- _Текст_
Но ничто не могло помешать Александру работать. В 1864, продолжая трудиться над «Сан-Феличе», он перерабатывает роман графини Даш «Две королевы» и «Айвенго» Вальтера Скотта через посредничество Виктора Персеваля. В своем предисловии к «Айвенго» Александр объявляет себя единственным переводчиком, что не следует подвергать сомнению, ибо по возвращении из Италии он действительно выучил английский. Сверх того, он инсценирует часть гигантских «Парижских могикан». Во время его пребывания в Неаполе, когда Империя, претендовавшая на «либерализм», произвела кое-какие незначительные реформы, теоретически признала право на забастовки, осуществила губительную экспедицию в Мексику и сохранила неизменной цензуру, «Могикане» были запрещены именно вследствие «аллюзий, сочтенных слишком либеральными». Александр прибег к вмешательству своих дорогих друзей Наполеона-Жозефа и Матильды Бонапарт и написал открытое письмо Наполеону Малому[165], текст высокого художественного уровня, хотя и двусмысленный, поскольку Александр проявляет в нем как свое политическое сознание, так и его отсутствие: «Сир, как в 1830 году, так и сегодня три человека возглавляют французскую литературу.

- _Исходные данные_
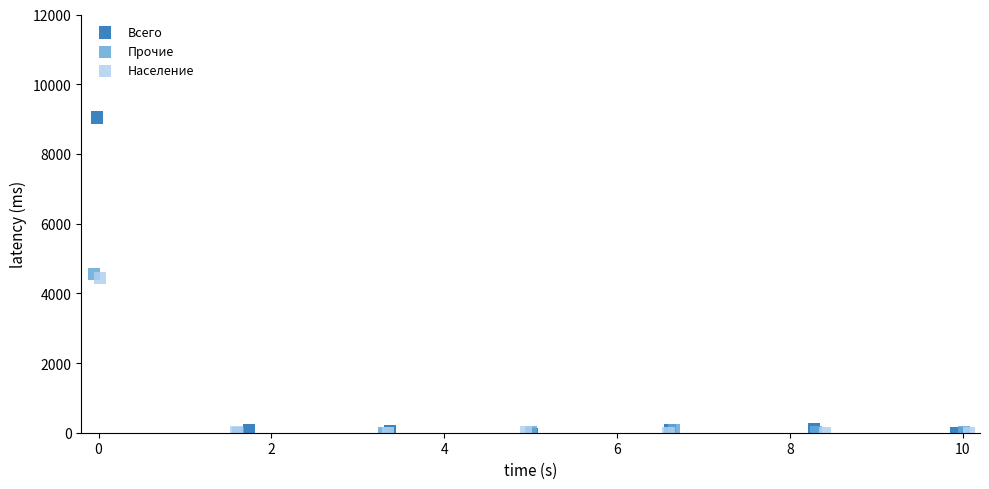

Which series contains the highest Y value?

Всего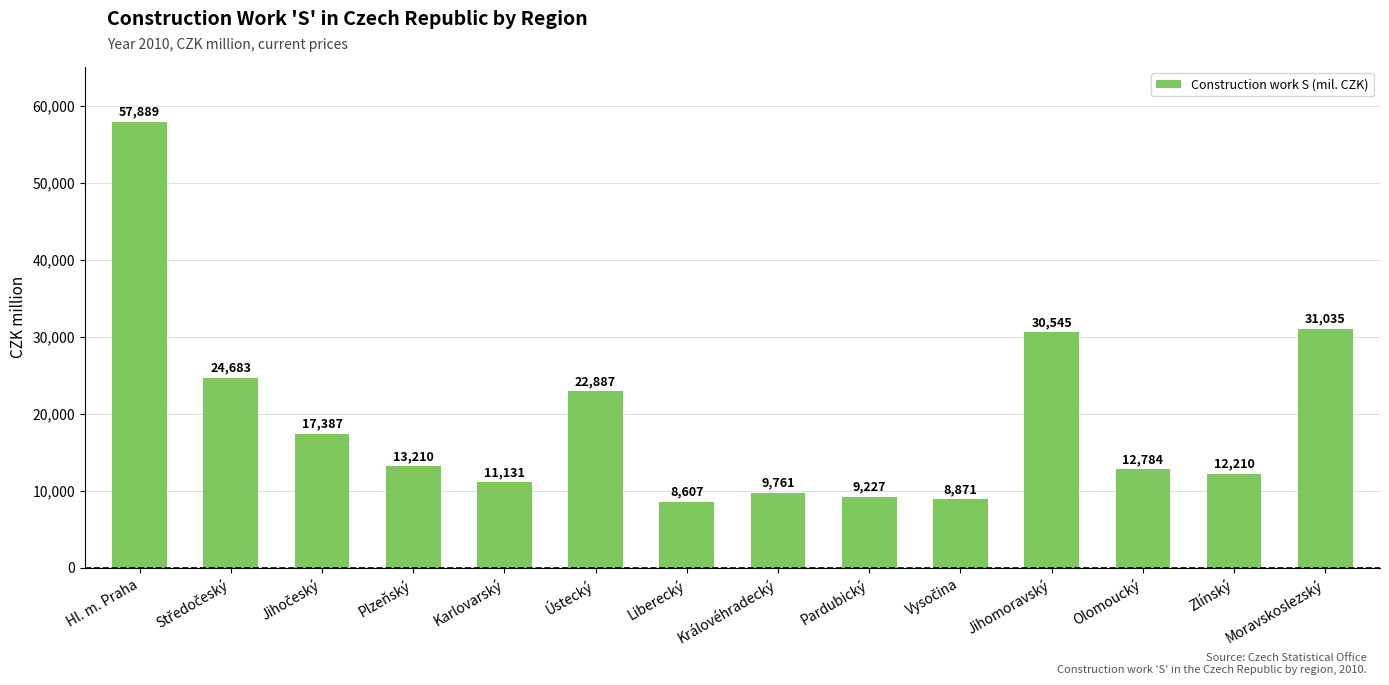

What is the ratio of the value at Karlovarský to the value at Moravskoslezský?

0.4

- _Задания_
A - Переведите на английский предложение из текста об Александре: «Сверх того, он инсценирует часть гигантских «Парижских могикан».»
B - Напишите продолжение текста о работе Александра в 1864 году.

- _Ответы_
A - Moreover, he adapts part of the gigantic "The Mohicans of Paris" for the stage.

B -
Эти трое: Виктор Гюго, Ламартин и я.
Виктор Гюго сослан, Ламартин разорен.
Меня нельзя сослать, подобно Гюго: нет ничего ни в моем творчестве, ни в моей жизни или моих словах, что давало бы повод к ссылке.
Но, подобно Ламартину, меня можно разорить, и меня и в самом деле разоряют.
Не могу понять, какой недоброжелатель натравливает на меня цензуру.
Мною написано и опубликовано тысяча двести томов. Не мне оценивать их с точки зрения литературы. Переведенные на все языки, они разошлись так далеко, куда только доходит сила пара. И хотя из всех троих я менее всего достоин, в пяти частях света книги мои снискали мне наибольшую популярность, возможно, именно потому, что один из троих — мыслитель, другой — мечтатель, я же только популяризатор.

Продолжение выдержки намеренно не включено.